Can’t we all just get along? Turns out we gotta start adjusting our vocab for the Native American homies because one of the terms we’ve been using for ages is actually pretty offensive in it’s origins when it comes to their ancestral peeps!
Political correctness has just claimed another victim – saying ‘hold the fort’ has now been deemed offensive to Native Americans
That is the view of the U.S. State Department’s Chief Diversity Officer John Robinson, who has penned a column explaining why that phrase and many others can cause offensive – offering advice on how citizens can watch what they say.
Explaining that ‘hold the fort’ derives from defending homesteads and seeking refuge from raging Native American’s in the 19th century, Robinson advises his readers in State Magazine to be aware that the phrase is now negative and racist.
How many times have you or a colleague asked if someone could ‘hold down the fort?’ wrote Robinson.
‘You were likely asking someone to watch the office while you go and do something else, but the phrase’s historical connotation to some is negative and racially offensive.
‘To ‘hold down the fort’ originally meant to watch and protect against the vicious Native American intruders.
‘In the territories of the West, Army soldiers or settlers saw the ‘fort’ as their refuge from their perceived ‘enemy,’ the stereotypical ‘savage’ Native American tribes.’
The common phrase that signals trust to care for someone or something has two competing claims for its etymology
The first is that during the Battle of Allatoona in the Civil War, General William Sherman ordered Union forces to ‘hold the fort’ and wait for relief.
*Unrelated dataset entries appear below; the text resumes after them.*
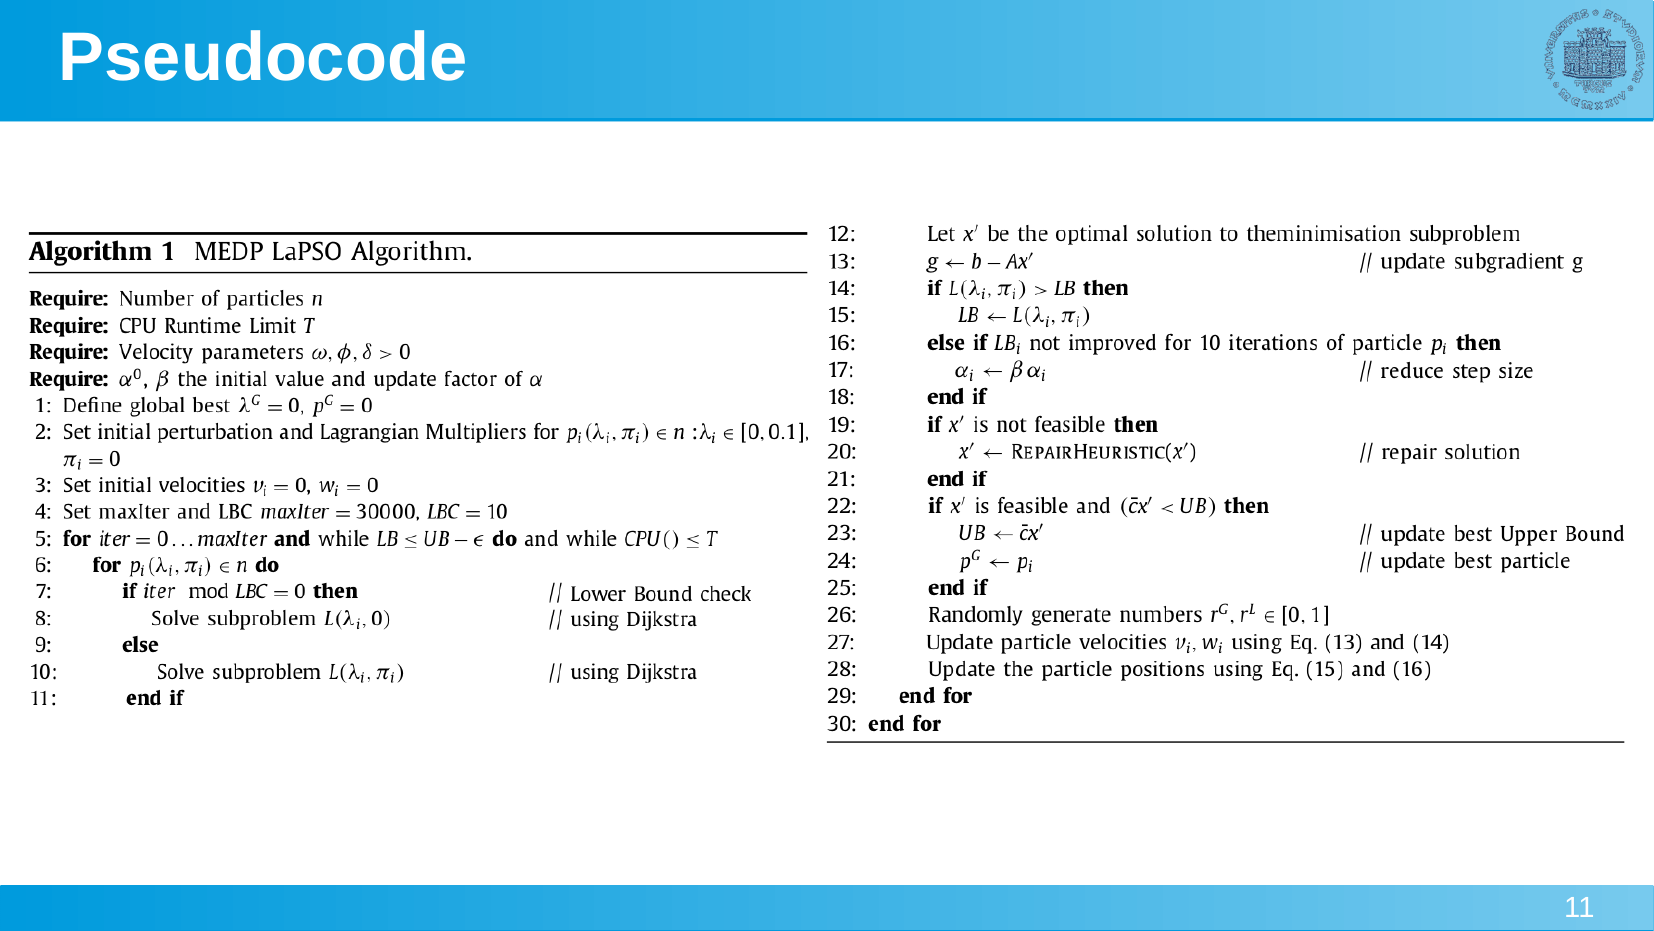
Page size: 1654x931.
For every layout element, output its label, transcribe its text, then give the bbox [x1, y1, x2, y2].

picture [1537, 0, 1654, 117]
title Pseudocode [59, 17, 1595, 97]
picture [17, 218, 1632, 751]
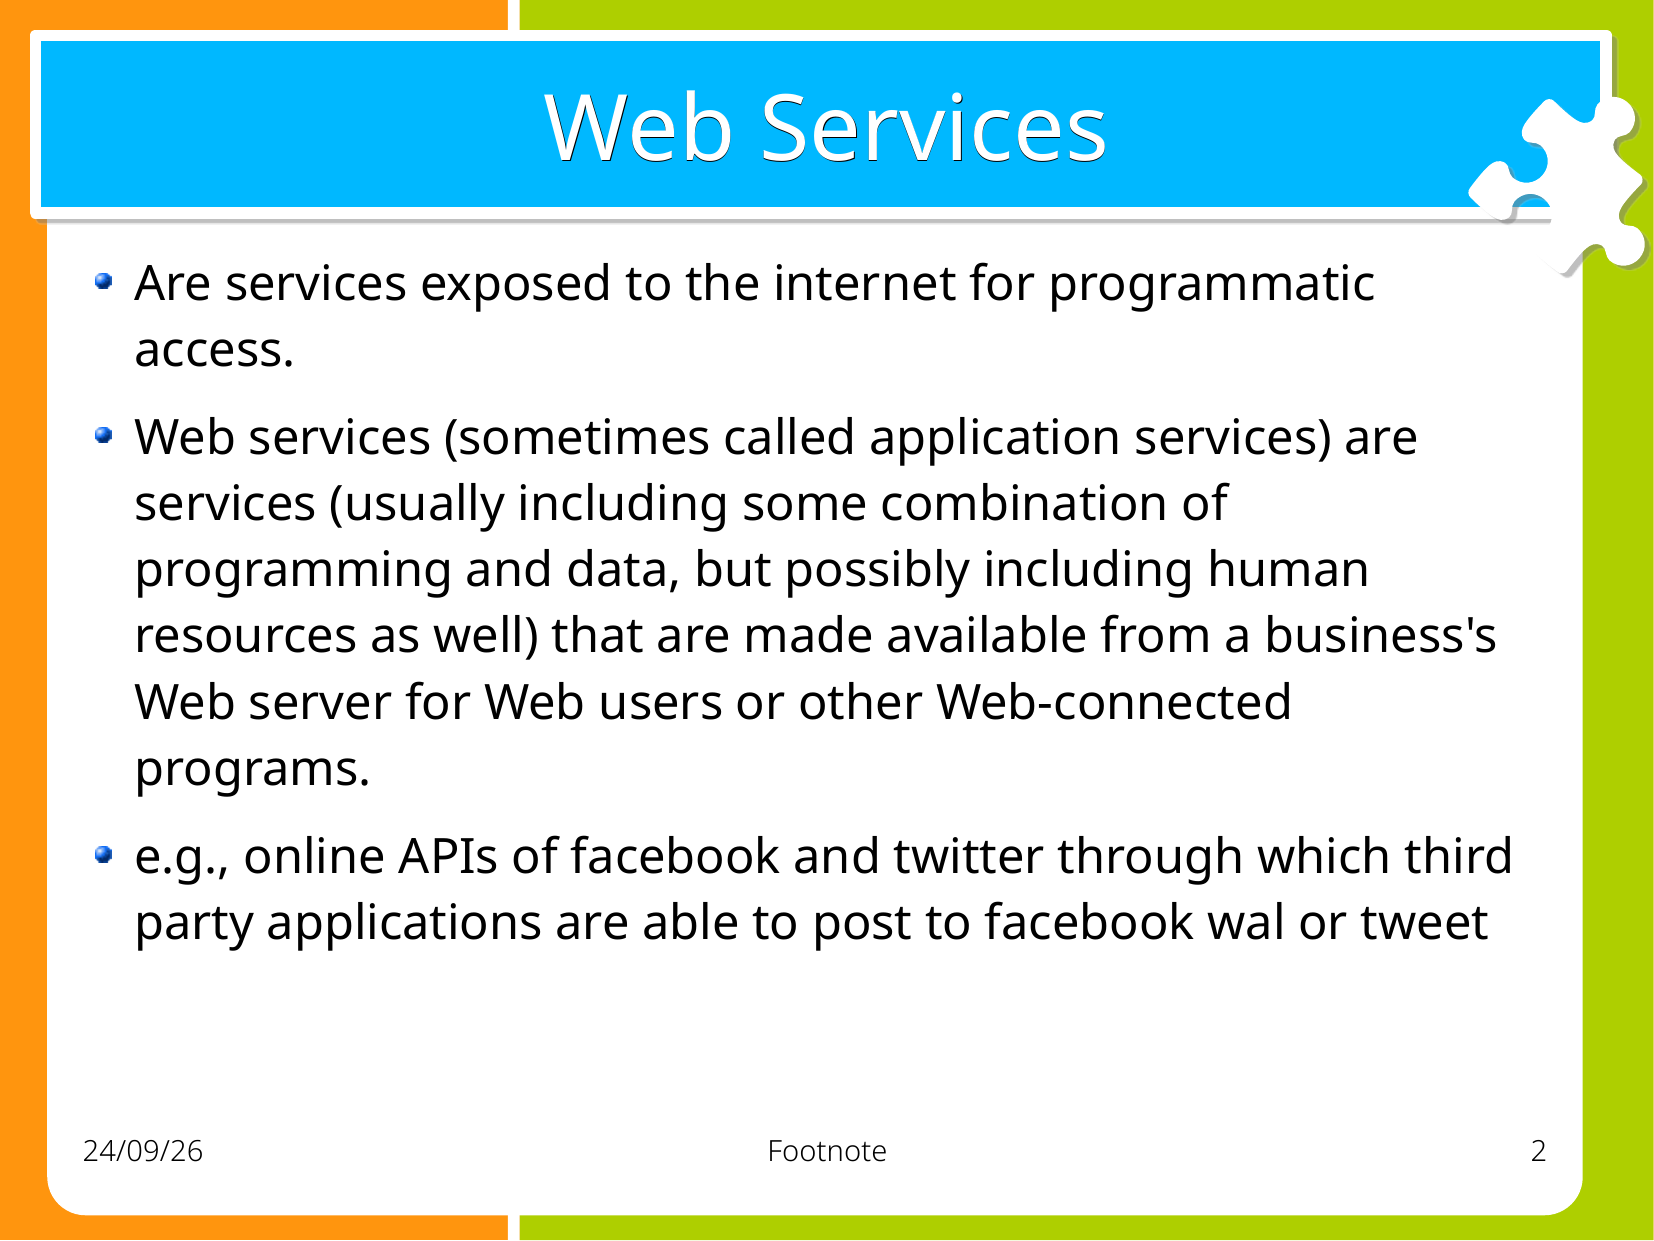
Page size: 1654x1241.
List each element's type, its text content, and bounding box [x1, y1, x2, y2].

title Web Services [82, 49, 1571, 201]
list Are services exposed to the internet for programmatic access. Web services (sometimes called application services) are services (usually including some combination of programming and data, but possibly including human resources as well) that are made available from a business's Web server for Web users or other Web-connected programs. e.g., online APIs of facebook and twitter through which third party applications are able to post to facebook wal or tweet [82, 248, 1538, 968]
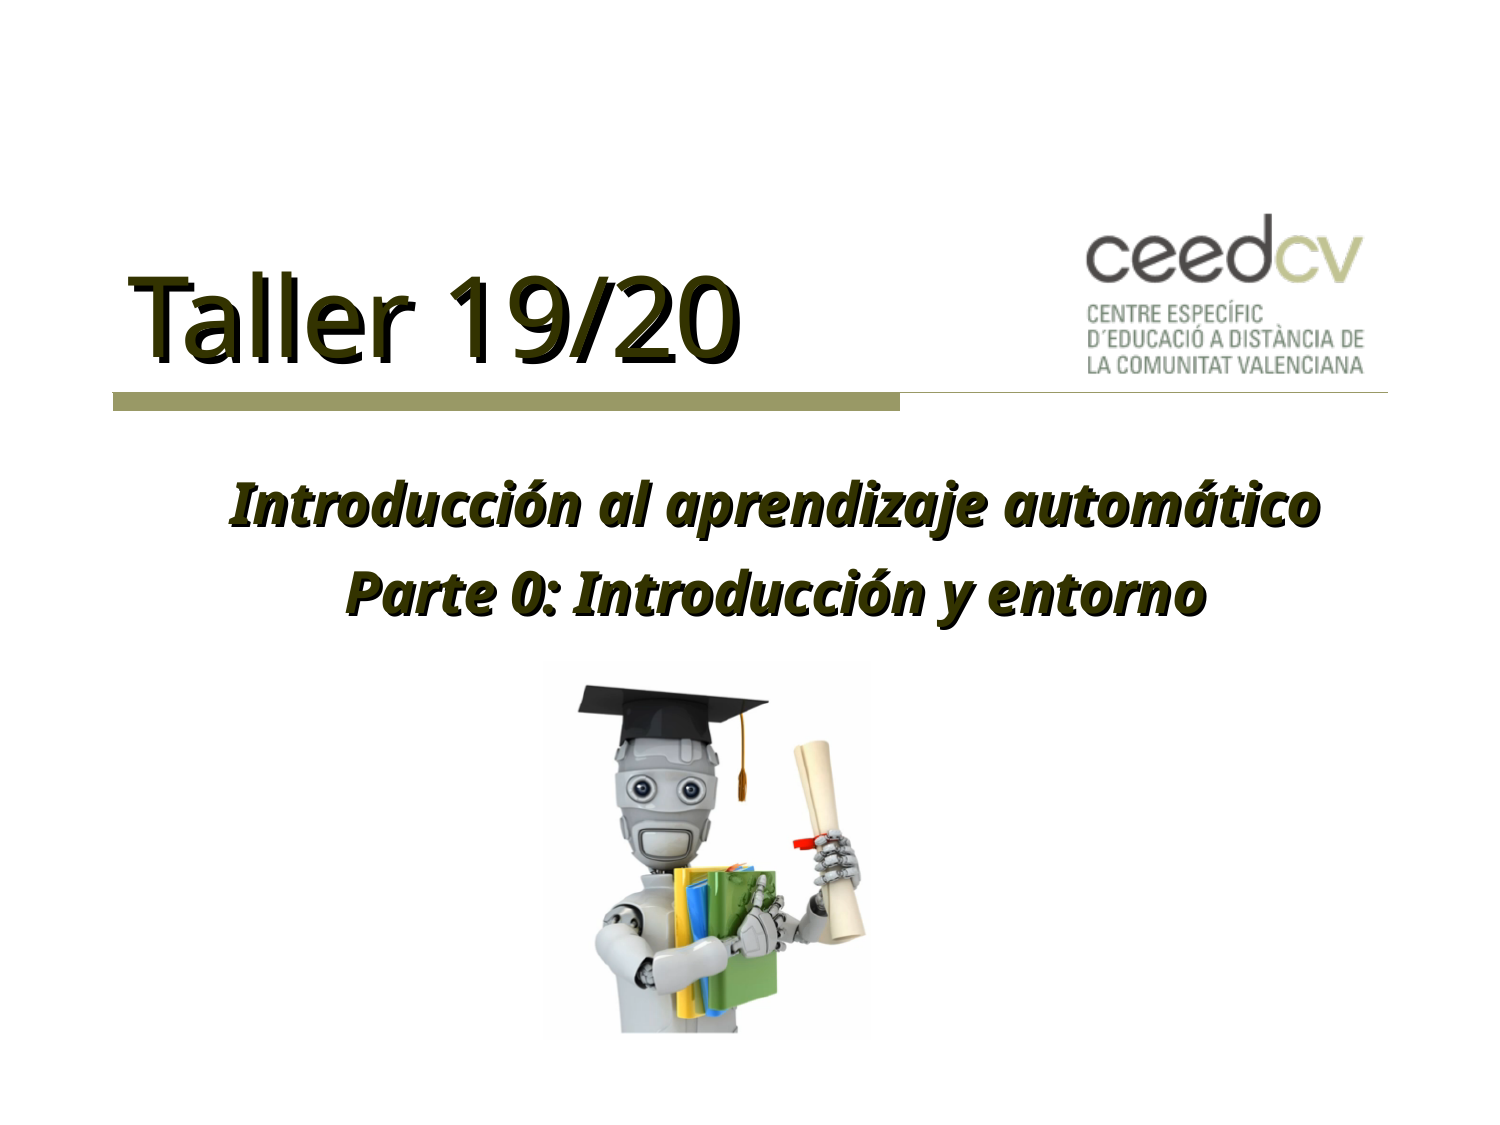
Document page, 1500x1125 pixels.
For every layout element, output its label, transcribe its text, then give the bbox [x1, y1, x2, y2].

subtitle Introducción al aprendizaje automático Parte 0: Introducción y entorno [130, 458, 1347, 745]
picture [543, 661, 871, 1040]
title Taller 19/20 [112, 162, 1388, 388]
picture [1062, 200, 1388, 388]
General Sherman denied he said this, although the myth persisted.
The second and most likely source of the quotation is from a hymn entitled ‘Hold the Fort’ by Chicago evangelist Philip P. Bliss who lived and produced his work also during the Civil War
Also on the vocabulary chopping block is the term “going Dutch.” Instead of a fair way of dividing the restaurant bill among friends, the top diversity officer in the country has deemed the phrase as a ‘negative stereotype portraying the Dutch as cheap.’
And instead of referring to a non-exact average ‘rule of thumb’ is offensive to women all across the world.
This is because the phrase derives from ‘an antiquated law, whereby the width of a husband’s thumb was the legal size of a switch of rod allowed to beat his wife,’ wrote Robinson.
‘If her bruises were not larger than the width of his thumb, the husband could not be brought to court to answer for his behavior because he had not violated the ‘rule of thumb’.
Drawing attention to this, Robinson hopes that everyone, men and women think before they say this popular phrase.
Moving on to those with disabilities, Robinson urges caution over the word ‘handicap’.
This is because some in the disabled community, ‘believe this term is rooted in a coorelation between a disabled individual and a beggar, who had to beg with a cap in his or her hand because of the inability to maintain employment.’
Sparking this all off, Robinson recalls the debacle of Nike’s apology over rolling out a pair of sneakers around St. Patrick’s Day called ‘Black and Tan
The ‘Black and Tans’ in Irish history are a notorious paramilitary group made up of British veterans of World War 1 who committed atrocities against Irish civilians in the 1920s.
‘Choose your words thoughtfully,’ wrote Robinson wrote.
‘Now that you know the possible historical context of the above phrases, perhaps you will understand why someone could be offended by their use. Let us agree that language will continue to evolve with continually improving consciousness and respect for others.’
If you don’t know now ya know baby baby!